A Whole New Era in School Accountability
States gain the ability to lean on local strategies and resources, to forgo standardized testing in favor of a broadened view of what “student success” means. They can rethink old models, pursue innovative ideas, and take advantage of data to work for their students – whatever it takes to improve their outcomes. At the same time, this also means shifting a substantial workload onto state educational leaders and public schools. This year, they will face the next big challenge: how to take the best intentions and strategic plans of ESSA and implement them on the ground level. Below, we explore the initial challenges and potential opportunities that lay ahead in 2017.
The Pressure Is On for States
According to a new report from the Center for American Progress, most states have already surpassed the requirements of No Child Left Behind, but they all have a ways to go to comply with ESSA. Though standardized tests account for 91 percent of state school systems, many states have started examining anywhere from four to 26 different indicators for success.
The deadline is coming up for states to submit their plans to the U.S. Department of Education, starting in April. Under the finalized rules put in place last fall, the plans must identify “a more holistic view of student success,” which may sound like a simple task, but is quite a complicated undertaking. States have been busy for a while, figuring out how to take the ESSA blueprint and craft their own strategies. State leaders spent all of 2016 crafting their plans cautiously by assembling topical committees to conduct research and collaborate, conducting public feedback sessions, and going on the road for listening tours.
To meet the ESSA deadline, states will be setting their own ambitious goals and tracking, with a specific requirement to establish a robust, multi-indicator accountability system that measures four vital categories of achievement for their state (includes public charters). Some of the states including Minnesota, whose plans are currently being finalized, face the challenge of redefining “teacher quality” to uphold rigorous teaching standards and improve future hiring. Also, state education committees struggle to find the best approach and ways to share the workload of strategically implementing ESSA.
New Opportunities to Improve Student Achievement
There are some major opportunities for schools and districts, which weren’t possible under the restrictions of No Child Left Behind. ESSA includes a reporting requirement for states that considers all students, particularly those who have been underserved in the past. As state school systems are broadening their goals and tools to improve outcomes, they will have to rely on data analytics. Gathering reliable analytics about students – who they are, how they learn, and what is helping them succeed – will help schools make smarter decisions.
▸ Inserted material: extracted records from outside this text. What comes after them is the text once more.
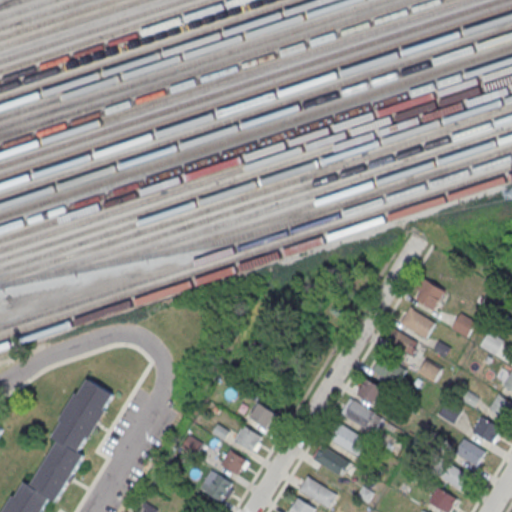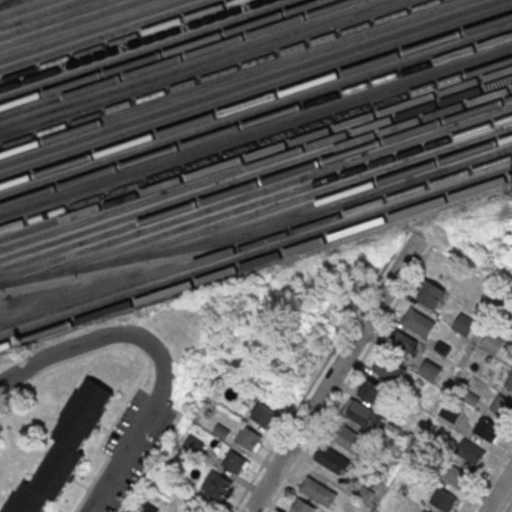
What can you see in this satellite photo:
railway: (3, 1)
railway: (9, 3)
railway: (23, 7)
railway: (39, 13)
railway: (54, 18)
railway: (70, 23)
railway: (89, 29)
railway: (105, 34)
railway: (118, 39)
railway: (133, 44)
railway: (147, 48)
railway: (161, 53)
railway: (175, 58)
railway: (189, 63)
railway: (204, 67)
railway: (217, 72)
railway: (231, 77)
railway: (247, 82)
railway: (256, 89)
railway: (256, 100)
railway: (256, 109)
railway: (256, 119)
railway: (256, 129)
railway: (256, 143)
railway: (256, 153)
railway: (256, 163)
railway: (256, 172)
railway: (256, 183)
railway: (256, 192)
railway: (329, 196)
railway: (294, 198)
railway: (257, 201)
railway: (259, 230)
railway: (256, 241)
railway: (256, 251)
railway: (256, 260)
building: (429, 292)
building: (418, 321)
building: (419, 322)
building: (463, 323)
building: (464, 325)
building: (403, 340)
building: (493, 342)
building: (492, 343)
building: (442, 347)
road: (158, 356)
building: (390, 368)
building: (390, 369)
building: (430, 369)
road: (145, 370)
road: (318, 372)
road: (335, 376)
road: (350, 377)
building: (508, 380)
building: (509, 382)
building: (371, 390)
building: (501, 405)
building: (502, 406)
building: (451, 411)
building: (264, 414)
building: (265, 415)
building: (364, 415)
building: (365, 416)
building: (0, 426)
building: (487, 428)
building: (488, 429)
building: (249, 437)
building: (249, 438)
building: (348, 438)
building: (349, 439)
parking lot: (133, 442)
building: (63, 449)
building: (63, 449)
building: (470, 451)
building: (470, 452)
building: (332, 459)
building: (235, 461)
building: (333, 461)
building: (235, 462)
building: (377, 469)
building: (452, 474)
building: (456, 475)
road: (491, 479)
building: (218, 486)
building: (318, 491)
road: (499, 491)
building: (319, 492)
building: (366, 493)
building: (443, 499)
building: (443, 499)
building: (301, 506)
road: (508, 506)
building: (147, 507)
building: (302, 507)
building: (425, 511)
building: (425, 511)
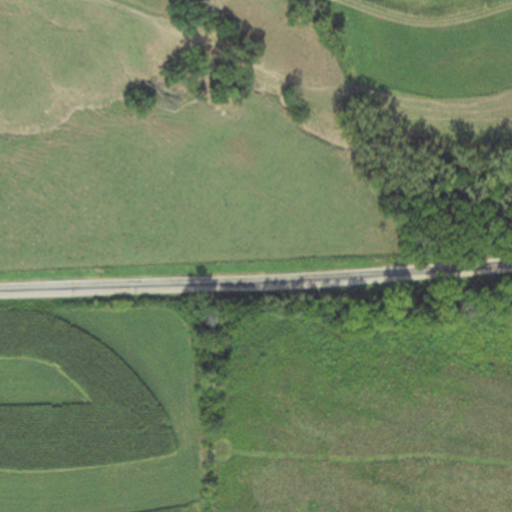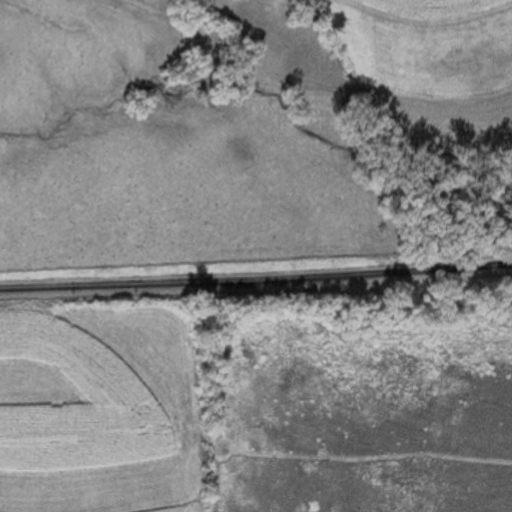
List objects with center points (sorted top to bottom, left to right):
road: (256, 286)
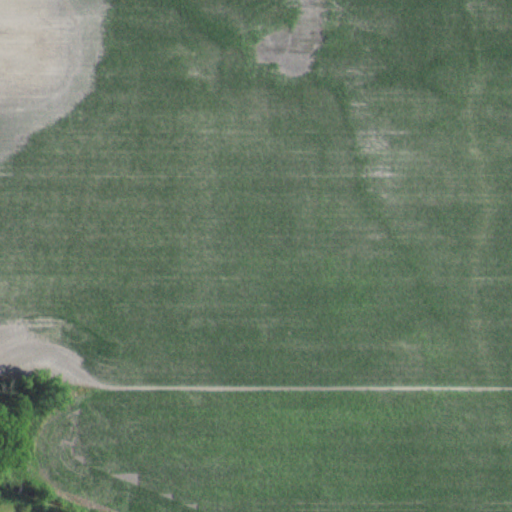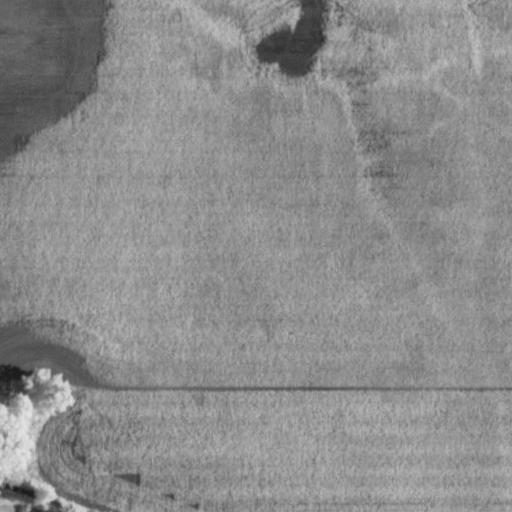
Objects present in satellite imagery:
crop: (16, 510)
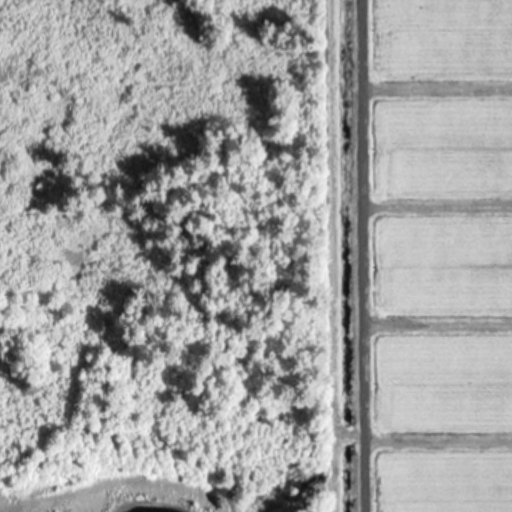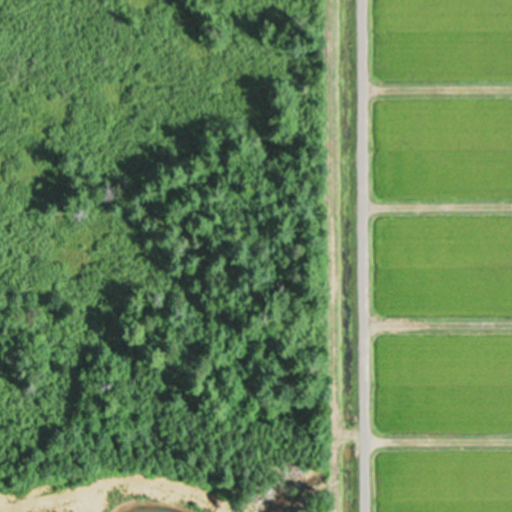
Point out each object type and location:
crop: (420, 255)
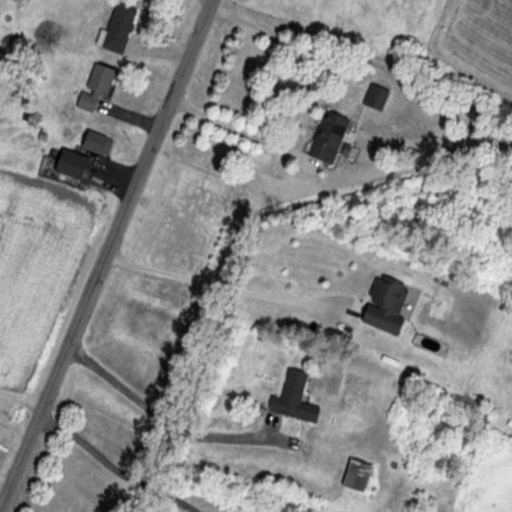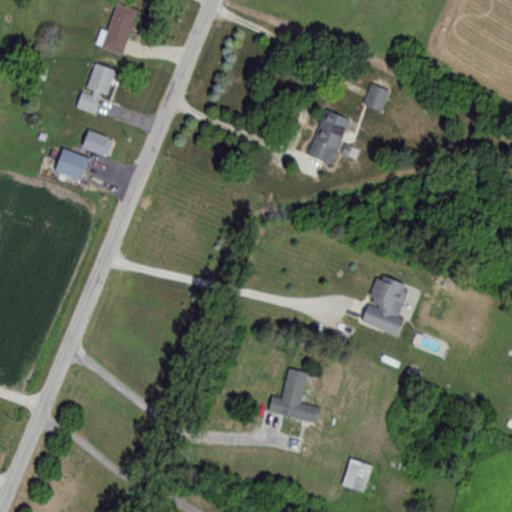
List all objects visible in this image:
building: (117, 28)
building: (95, 87)
road: (305, 115)
building: (327, 137)
building: (95, 143)
building: (69, 165)
road: (107, 254)
road: (211, 288)
building: (384, 305)
building: (292, 399)
road: (19, 408)
road: (158, 419)
road: (116, 466)
building: (354, 475)
road: (4, 488)
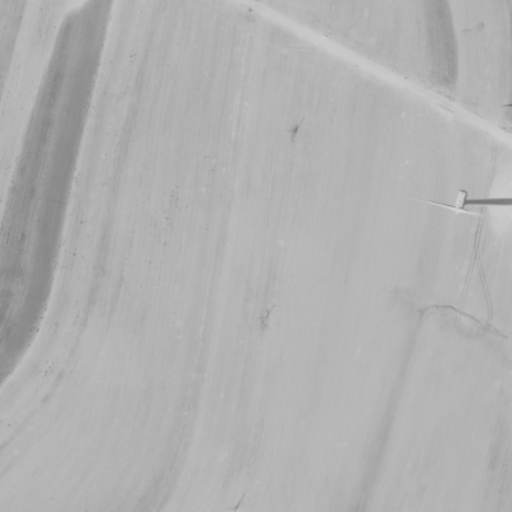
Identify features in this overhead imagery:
road: (380, 69)
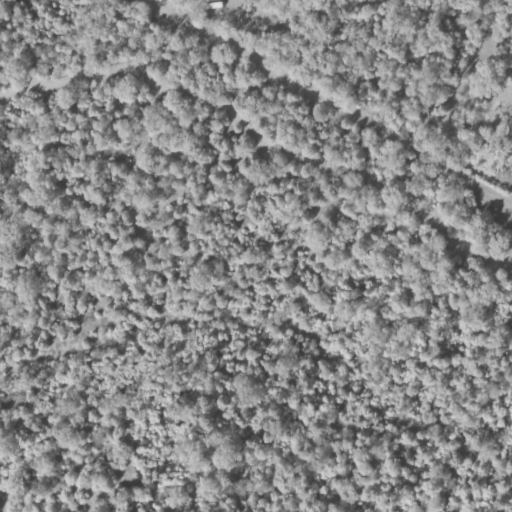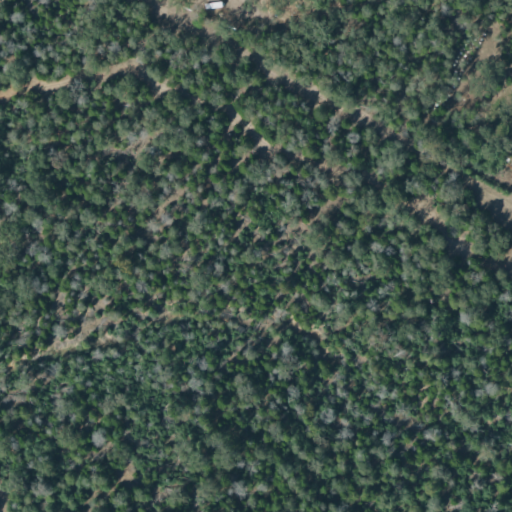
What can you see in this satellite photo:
road: (156, 90)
Additionally, this data-informed approach can help improve schools’ future efforts in reaching historically overlooked students such as homeless youth and English Language Learners.
There’s also another significant group that has been left behind under NCLB, the high-achieving poor and minority students in urban areas who were dependent on their schools to cultivate their potential. Though some educators believe NCLB helped some struggling students during its run, there are many documented state schools only focused on the percentage who reach the proficiency mark. This old way of measuring student success, however, typically ignores any progress or extra achievement for high achievers and ends up creating a barrier to their full potential within the system.